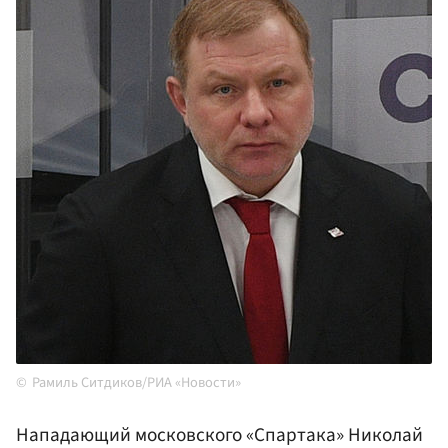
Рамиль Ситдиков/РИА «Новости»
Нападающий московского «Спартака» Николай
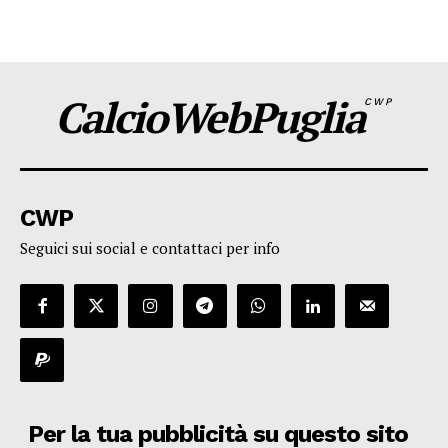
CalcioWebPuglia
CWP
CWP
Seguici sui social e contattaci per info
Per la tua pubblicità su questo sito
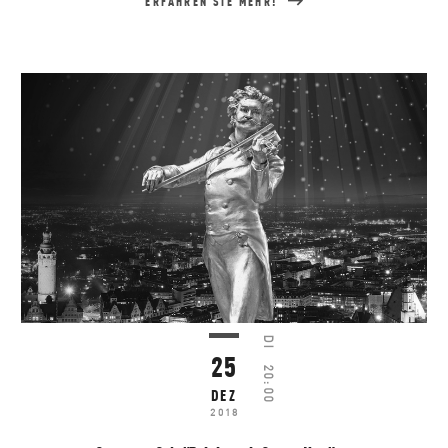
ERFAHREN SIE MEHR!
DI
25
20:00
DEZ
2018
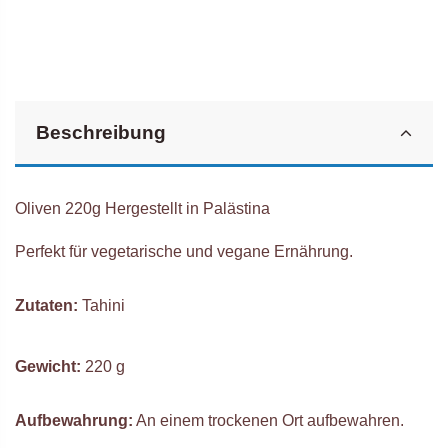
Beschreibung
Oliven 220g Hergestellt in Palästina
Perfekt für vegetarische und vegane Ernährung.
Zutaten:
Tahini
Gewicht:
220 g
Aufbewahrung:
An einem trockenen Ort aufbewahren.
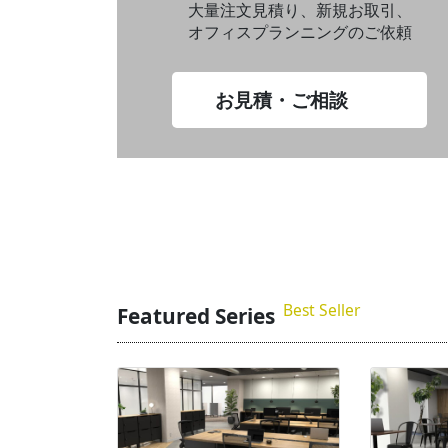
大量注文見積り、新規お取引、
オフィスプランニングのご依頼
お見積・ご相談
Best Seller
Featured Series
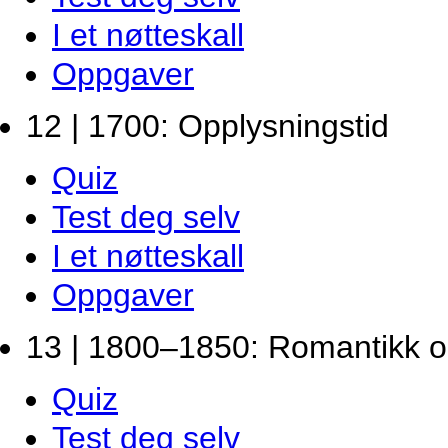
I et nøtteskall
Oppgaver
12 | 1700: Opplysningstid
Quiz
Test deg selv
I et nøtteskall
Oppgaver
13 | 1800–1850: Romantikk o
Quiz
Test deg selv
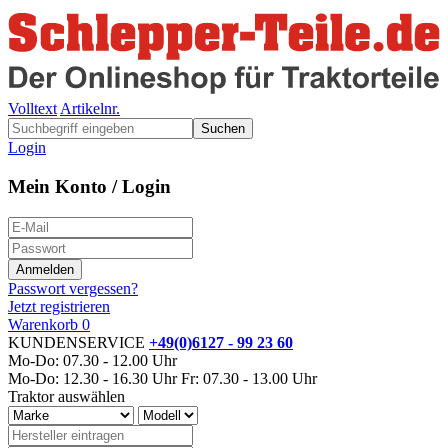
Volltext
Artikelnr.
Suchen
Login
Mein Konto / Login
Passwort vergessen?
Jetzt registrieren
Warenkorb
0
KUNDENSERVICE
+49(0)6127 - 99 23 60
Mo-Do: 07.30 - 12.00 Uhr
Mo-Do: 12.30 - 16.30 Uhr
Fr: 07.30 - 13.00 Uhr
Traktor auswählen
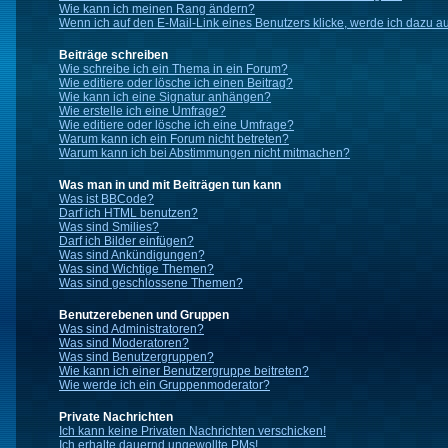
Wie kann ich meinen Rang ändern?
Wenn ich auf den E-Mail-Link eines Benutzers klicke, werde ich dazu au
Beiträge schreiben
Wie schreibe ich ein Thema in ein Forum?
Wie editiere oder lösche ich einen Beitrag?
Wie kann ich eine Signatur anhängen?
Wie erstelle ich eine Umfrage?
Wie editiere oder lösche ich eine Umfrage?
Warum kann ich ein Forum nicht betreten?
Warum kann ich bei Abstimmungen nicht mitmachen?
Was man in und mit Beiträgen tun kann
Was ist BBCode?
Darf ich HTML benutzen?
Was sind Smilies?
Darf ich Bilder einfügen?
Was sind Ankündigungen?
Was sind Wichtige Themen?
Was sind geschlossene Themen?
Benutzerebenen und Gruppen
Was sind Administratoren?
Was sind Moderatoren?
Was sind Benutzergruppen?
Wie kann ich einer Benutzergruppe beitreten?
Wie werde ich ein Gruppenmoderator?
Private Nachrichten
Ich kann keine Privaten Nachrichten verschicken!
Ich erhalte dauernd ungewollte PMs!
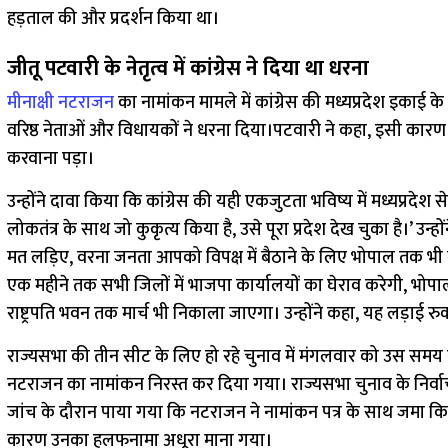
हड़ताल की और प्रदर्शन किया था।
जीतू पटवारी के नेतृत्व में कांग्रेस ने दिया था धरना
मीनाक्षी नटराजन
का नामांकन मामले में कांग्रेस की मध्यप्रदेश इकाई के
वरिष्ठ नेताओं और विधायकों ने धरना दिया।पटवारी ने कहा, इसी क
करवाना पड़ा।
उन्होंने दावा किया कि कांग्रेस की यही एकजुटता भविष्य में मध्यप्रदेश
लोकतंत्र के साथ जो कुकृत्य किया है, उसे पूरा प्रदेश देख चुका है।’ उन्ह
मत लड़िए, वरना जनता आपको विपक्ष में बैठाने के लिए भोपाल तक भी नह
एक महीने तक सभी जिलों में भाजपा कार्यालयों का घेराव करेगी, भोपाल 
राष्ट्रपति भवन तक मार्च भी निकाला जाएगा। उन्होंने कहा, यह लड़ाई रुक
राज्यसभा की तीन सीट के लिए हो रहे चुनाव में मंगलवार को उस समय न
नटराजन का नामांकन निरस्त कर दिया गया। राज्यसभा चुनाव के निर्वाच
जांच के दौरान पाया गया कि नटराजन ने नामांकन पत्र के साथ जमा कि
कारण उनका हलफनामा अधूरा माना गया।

The problem: Format the lines from the one containing "हड़ताल की और प्रदर्शन किया था।" through the final line as a Markdown table with the columns Row and Line, numbering each row and omitting blank lines.

Task answer:
| Row | Line |
|---|---|
| 1 | हड़ताल की और प्रदर्शन किया था। |
| 2 | जीतू पटवारी के नेतृत्व में कांग्रेस ने दिया था धरना |
| 3 | मीनाक्षी नटराजन |
| 4 | का नामांकन मामले में कांग्रेस की मध्यप्रदेश इकाई के |
| 5 | वरिष्ठ नेताओं और विधायकों ने धरना दिया।पटवारी ने कहा, इसी क |
| 6 | करवाना पड़ा। |
| 7 | उन्होंने दावा किया कि कांग्रेस की यही एकजुटता भविष्य में मध्यप्रदेश |
| 8 | लोकतंत्र के साथ जो कुकृत्य किया है, उसे पूरा प्रदेश देख चुका है।’ उन्ह |
| 9 | मत लड़िए, वरना जनता आपको विपक्ष में बैठाने के लिए भोपाल तक भी नह |
| 10 | एक महीने तक सभी जिलों में भाजपा कार्यालयों का घेराव करेगी, भोपाल  |
| 11 | राष्ट्रपति भवन तक मार्च भी निकाला जाएगा। उन्होंने कहा, यह लड़ाई रुक |
| 12 | राज्यसभा की तीन सीट के लिए हो रहे चुनाव में मंगलवार को उस समय न |
| 13 | नटराजन का नामांकन निरस्त कर दिया गया। राज्यसभा चुनाव के निर्वाच |
| 14 | जांच के दौरान पाया गया कि नटराजन ने नामांकन पत्र के साथ जमा कि |
| 15 | कारण उनका हलफनामा अधूरा माना गया। |